Antara Orientalisme dengan Oksidentalisme:
Dua wajah yang saling berhadapan ataukah saling berdampingan?[1]
Oleh: Muhyi Abdurrohim
A. Pendahuluan
Oksidentalisme
(al-Istighrob) adalah lawan dari Orientalisme (al-Istisyroq). Kalau
Oreintalisme melihat potret kita (Timur) yang dalam tanda petik “Islam”

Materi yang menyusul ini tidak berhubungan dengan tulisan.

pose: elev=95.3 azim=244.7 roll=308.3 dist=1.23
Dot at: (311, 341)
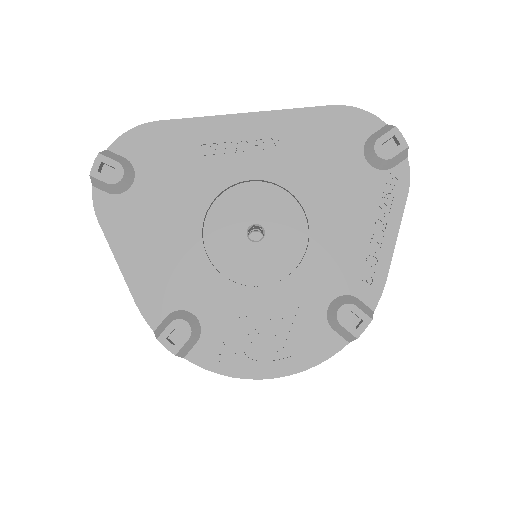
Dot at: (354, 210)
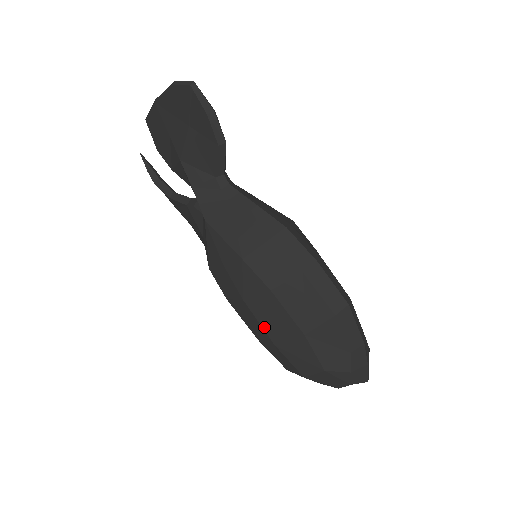
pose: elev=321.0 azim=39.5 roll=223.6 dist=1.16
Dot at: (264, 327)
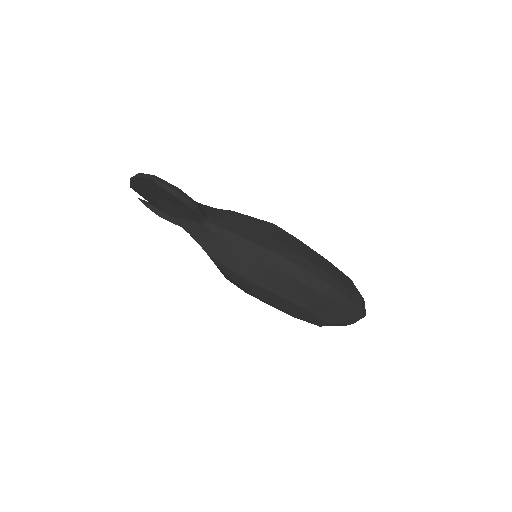
Dot at: (279, 309)
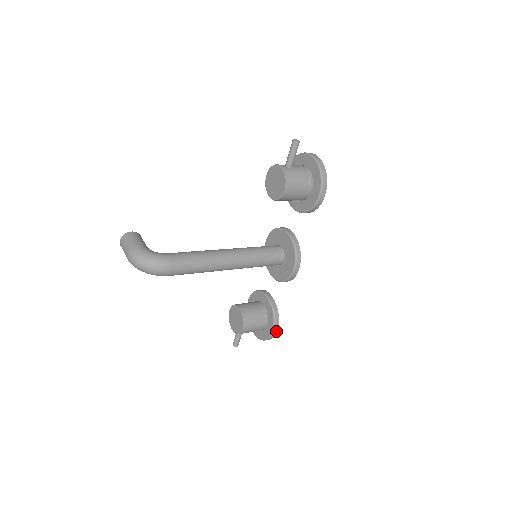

dari kacamata Barat, maka Oksidentalisme justru sebaliknya; melihat
potret Barat (Yang sangat identik dengan misi kristenisasinya) dari
kacamata Timur. Misi Oksidentalisme adalah mengurai dan menetralisasi
distorsi sejarah antara Timur dan Barat, dan mencoba meletakan kembali
Peradaban Barat pada proporsi geografisnya. Dan tidak menutup
kemungkinan untuk mengambil manfaat dari kajian-kajian ke-Islam-an
(Islamologi) mereka atau paling tidak memakai metodologi mereka dalam
mengkaji bahkan mengkritisi beberapa ajaran dan tradisi dalam Islam.

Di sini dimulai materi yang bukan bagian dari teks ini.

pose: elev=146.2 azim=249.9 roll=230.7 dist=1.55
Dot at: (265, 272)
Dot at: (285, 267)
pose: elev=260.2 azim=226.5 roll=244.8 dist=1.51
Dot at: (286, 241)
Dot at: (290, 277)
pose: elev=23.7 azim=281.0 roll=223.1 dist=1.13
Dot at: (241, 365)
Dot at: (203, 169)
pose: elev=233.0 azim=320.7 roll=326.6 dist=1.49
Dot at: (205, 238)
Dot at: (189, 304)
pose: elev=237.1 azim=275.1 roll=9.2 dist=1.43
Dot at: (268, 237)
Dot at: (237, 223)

Namun Yang terakhir inilah, yakni al-Intifa min al-Ghorb menjadi
perdebatan yang mengakar antara dua kelompok (pemikiran) Islam di hampir
seluruh penjuru bumi Allah ini; yaitu antara kelompok Tradisionalis dan
Modernis (sekularis; julukan yang sering diberikan oleh kelompok
Tradisionalis kepada kelompok kedua ini). Kelompok pertama, mewakili
kelompok yang sering disebut militan-fundamentalis (terutama oleh
kelompok modernis) yang mewakili bahwa kebesaran umat Islam tergantung
kepada kesadaran mereka dalam melaksanakan ajaran agamanya dengan
kembali kepada ajaran inti al-Qur’an dan Sunnah sebagai pernekanannya.

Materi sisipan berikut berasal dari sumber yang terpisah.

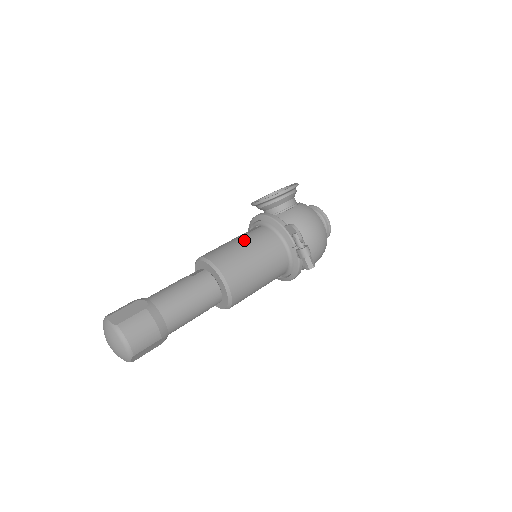
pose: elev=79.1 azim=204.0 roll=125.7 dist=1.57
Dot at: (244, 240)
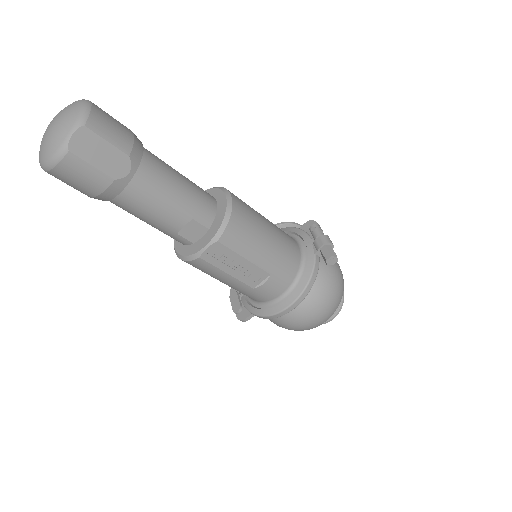
Dot at: occluded
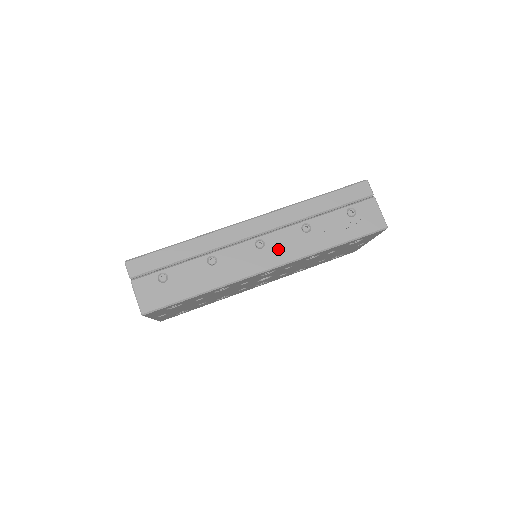
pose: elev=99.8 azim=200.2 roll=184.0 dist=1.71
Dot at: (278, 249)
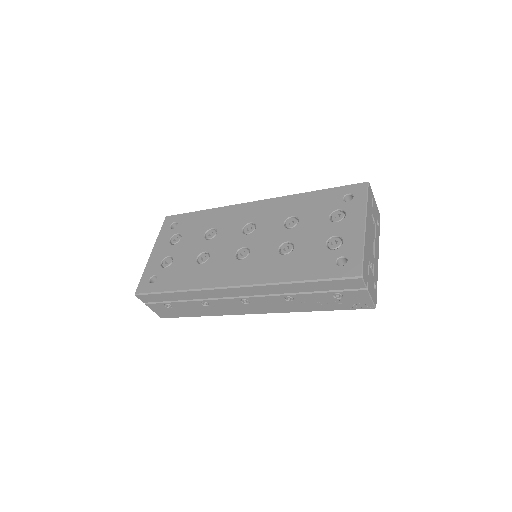
Dot at: (262, 306)
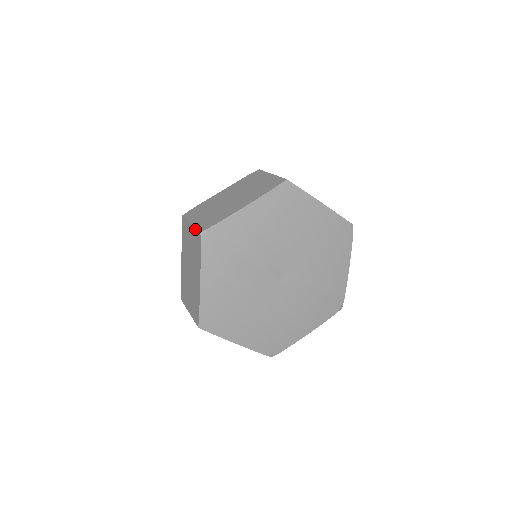
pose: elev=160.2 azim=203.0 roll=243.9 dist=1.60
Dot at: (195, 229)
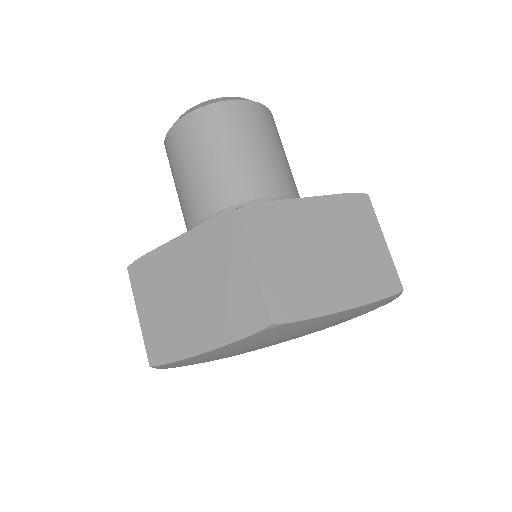
Dot at: (260, 294)
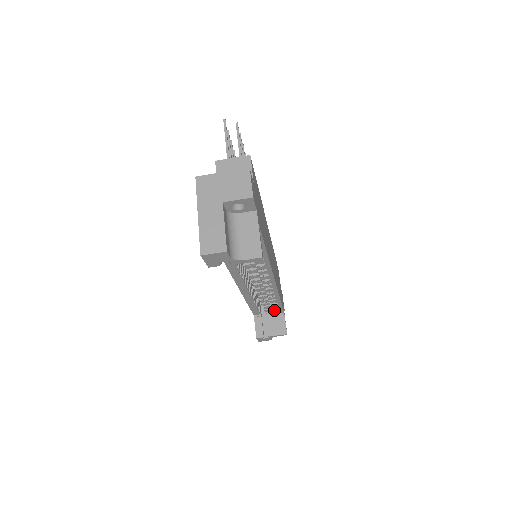
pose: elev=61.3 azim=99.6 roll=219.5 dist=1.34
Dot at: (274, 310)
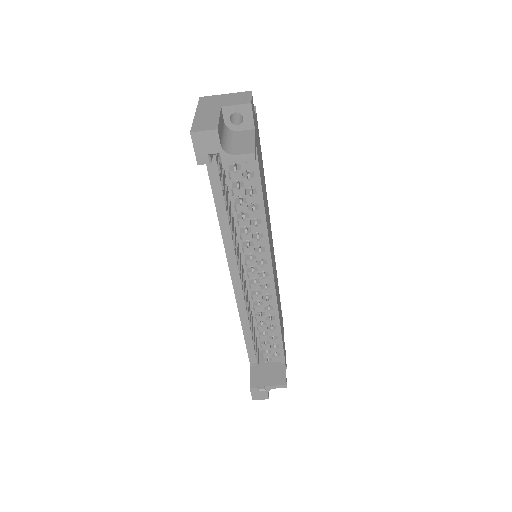
Dot at: (274, 356)
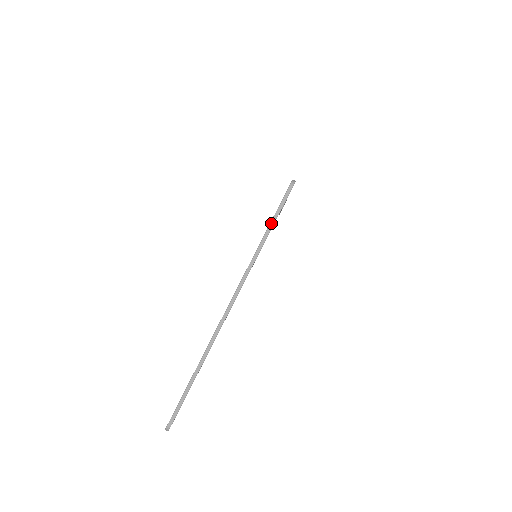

Sementara kelompok kedua mewakili kelompok yang sering mereka namakan
sendiri dengan reformis-modernis, yang meyakini bahwa Islam adalah agama
hadhori (peradaban), yang karenanya harus terbuka terhadap unsur-unsur
peradaban lain. Untuk itu, ajaran Islam mesti diaktualisasikan dan
diperbaharui (rekontruksi dan bahkan revisi), dengan mencoba redefinisi,
agar senantiasa relevan dengan perkembangan zaman. Namun disini,
penulis tidak akan mengulas pembahasan untuk menentukan sikap penulis
pribadi diantara kedua kelompok di atas. Dalam makalah singkat ini,
penulis sedikit akan mengulas beberapa metode kajian para oreintalis
terkenal dalam menilai Islam dan ajarannya, terutama kajian-kajian dan
pandangan-pandangan mereka terhadap al-Qur’an dan otoritas al-Sunnah
(Hadits Nabawi). Setelah itu penulis memberi kebebasan kepada pembaca
untuk memihak kepada kelompok pertama; sebagai kelompok yang menolak
Oksidentalisme atau sebaliknya; lebih condong kepada kelompok kedua yang
menerima bahkan mengharuskan keberadaan Oksidentalisme. Atau bahkan
menjadi kelompok arus tengah yang tawasshut, yakni La dza wa la dzak?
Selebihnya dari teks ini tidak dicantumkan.